(Dataset excerpts)
════
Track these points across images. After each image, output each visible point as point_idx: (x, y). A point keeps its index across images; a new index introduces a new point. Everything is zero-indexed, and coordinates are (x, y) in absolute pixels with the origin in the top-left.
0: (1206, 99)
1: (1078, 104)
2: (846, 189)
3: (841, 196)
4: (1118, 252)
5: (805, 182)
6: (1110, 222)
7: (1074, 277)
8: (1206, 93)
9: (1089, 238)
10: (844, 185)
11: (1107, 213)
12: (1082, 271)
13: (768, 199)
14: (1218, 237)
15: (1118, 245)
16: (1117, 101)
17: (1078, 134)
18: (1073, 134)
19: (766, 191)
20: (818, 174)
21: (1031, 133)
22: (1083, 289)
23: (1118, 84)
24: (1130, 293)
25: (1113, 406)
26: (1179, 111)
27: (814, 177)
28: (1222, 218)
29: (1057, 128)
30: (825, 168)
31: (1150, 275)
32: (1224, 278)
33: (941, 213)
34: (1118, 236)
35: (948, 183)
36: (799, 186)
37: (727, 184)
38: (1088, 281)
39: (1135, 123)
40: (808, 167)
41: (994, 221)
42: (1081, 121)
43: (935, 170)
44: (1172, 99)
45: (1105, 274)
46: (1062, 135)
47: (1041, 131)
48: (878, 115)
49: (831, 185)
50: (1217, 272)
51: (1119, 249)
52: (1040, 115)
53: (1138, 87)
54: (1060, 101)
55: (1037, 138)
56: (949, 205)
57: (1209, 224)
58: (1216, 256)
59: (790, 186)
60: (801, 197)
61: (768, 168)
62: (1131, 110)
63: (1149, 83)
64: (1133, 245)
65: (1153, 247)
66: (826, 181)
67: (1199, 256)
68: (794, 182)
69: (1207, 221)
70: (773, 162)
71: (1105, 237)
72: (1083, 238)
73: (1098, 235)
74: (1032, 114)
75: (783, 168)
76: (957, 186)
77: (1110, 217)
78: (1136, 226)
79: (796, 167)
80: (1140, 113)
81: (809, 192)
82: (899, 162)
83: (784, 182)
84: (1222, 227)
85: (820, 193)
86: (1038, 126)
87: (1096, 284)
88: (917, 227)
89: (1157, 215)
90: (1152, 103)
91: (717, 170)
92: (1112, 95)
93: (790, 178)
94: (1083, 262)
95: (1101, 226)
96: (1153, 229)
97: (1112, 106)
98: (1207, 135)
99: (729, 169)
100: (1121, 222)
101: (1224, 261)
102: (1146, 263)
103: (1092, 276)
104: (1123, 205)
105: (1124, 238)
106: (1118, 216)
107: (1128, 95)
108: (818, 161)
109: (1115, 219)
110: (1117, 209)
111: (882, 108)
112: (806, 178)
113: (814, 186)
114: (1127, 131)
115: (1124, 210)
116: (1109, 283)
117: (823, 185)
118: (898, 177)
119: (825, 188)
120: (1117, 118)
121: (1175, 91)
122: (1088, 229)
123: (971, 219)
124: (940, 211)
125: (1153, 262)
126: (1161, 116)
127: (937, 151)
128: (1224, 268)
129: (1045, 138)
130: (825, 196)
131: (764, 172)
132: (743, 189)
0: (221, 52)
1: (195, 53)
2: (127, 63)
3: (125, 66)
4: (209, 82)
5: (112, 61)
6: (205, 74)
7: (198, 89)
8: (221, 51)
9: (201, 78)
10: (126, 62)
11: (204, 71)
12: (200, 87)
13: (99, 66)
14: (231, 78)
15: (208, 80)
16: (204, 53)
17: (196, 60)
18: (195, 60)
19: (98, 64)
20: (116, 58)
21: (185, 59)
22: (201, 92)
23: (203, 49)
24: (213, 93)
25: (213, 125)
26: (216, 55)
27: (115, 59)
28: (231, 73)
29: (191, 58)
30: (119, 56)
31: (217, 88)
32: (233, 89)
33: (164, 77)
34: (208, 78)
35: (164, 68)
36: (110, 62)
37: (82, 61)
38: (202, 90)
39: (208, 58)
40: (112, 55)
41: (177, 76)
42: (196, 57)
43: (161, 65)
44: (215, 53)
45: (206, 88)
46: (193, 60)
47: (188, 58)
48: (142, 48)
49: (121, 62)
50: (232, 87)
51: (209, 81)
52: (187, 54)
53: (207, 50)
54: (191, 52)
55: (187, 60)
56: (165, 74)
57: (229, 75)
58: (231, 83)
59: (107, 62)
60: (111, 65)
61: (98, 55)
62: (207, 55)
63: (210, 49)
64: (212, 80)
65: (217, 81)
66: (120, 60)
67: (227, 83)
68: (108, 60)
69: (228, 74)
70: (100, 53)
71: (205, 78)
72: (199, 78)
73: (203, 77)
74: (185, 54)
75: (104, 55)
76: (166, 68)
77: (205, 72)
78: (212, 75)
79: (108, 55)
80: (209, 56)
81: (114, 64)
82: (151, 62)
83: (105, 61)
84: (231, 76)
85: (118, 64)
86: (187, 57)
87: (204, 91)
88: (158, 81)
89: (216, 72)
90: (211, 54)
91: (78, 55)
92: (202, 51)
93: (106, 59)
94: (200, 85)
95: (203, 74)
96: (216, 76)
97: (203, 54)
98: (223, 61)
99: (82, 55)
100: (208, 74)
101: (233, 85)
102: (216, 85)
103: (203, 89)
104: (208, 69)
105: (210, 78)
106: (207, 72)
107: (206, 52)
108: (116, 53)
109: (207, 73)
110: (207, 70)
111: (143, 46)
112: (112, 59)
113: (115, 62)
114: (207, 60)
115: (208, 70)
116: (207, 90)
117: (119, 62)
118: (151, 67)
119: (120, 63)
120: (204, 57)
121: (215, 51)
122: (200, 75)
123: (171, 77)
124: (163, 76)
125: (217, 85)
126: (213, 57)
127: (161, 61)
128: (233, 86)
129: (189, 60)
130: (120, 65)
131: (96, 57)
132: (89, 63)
════
Work request
Repeat the entries verbatim through the line with "48: (878, 115)".

Answer section
Track these points across images. After each image, output each visible point as point_idx: (x, y). A point keeps its index across images; a new index introduces a new point. Everything is zero-indexed, and coordinates are (x, y) in absolute pixels with the origin in the top-left.
0: (1206, 99)
1: (1078, 104)
2: (846, 189)
3: (841, 196)
4: (1118, 252)
5: (805, 182)
6: (1110, 222)
7: (1074, 277)
8: (1206, 93)
9: (1089, 238)
10: (844, 185)
11: (1107, 213)
12: (1082, 271)
13: (768, 199)
14: (1218, 237)
15: (1118, 245)
16: (1117, 101)
17: (1078, 134)
18: (1073, 134)
19: (766, 191)
20: (818, 174)
21: (1031, 133)
22: (1083, 289)
23: (1118, 84)
24: (1130, 293)
25: (1113, 406)
26: (1179, 111)
27: (814, 177)
28: (1222, 218)
29: (1057, 128)
30: (825, 168)
31: (1150, 275)
32: (1224, 278)
33: (941, 213)
34: (1118, 236)
35: (948, 183)
36: (799, 186)
37: (727, 184)
38: (1088, 281)
39: (1135, 123)
40: (808, 167)
41: (994, 221)
42: (1081, 121)
43: (935, 170)
44: (1172, 99)
45: (1105, 274)
46: (1062, 135)
47: (1041, 131)
48: (878, 115)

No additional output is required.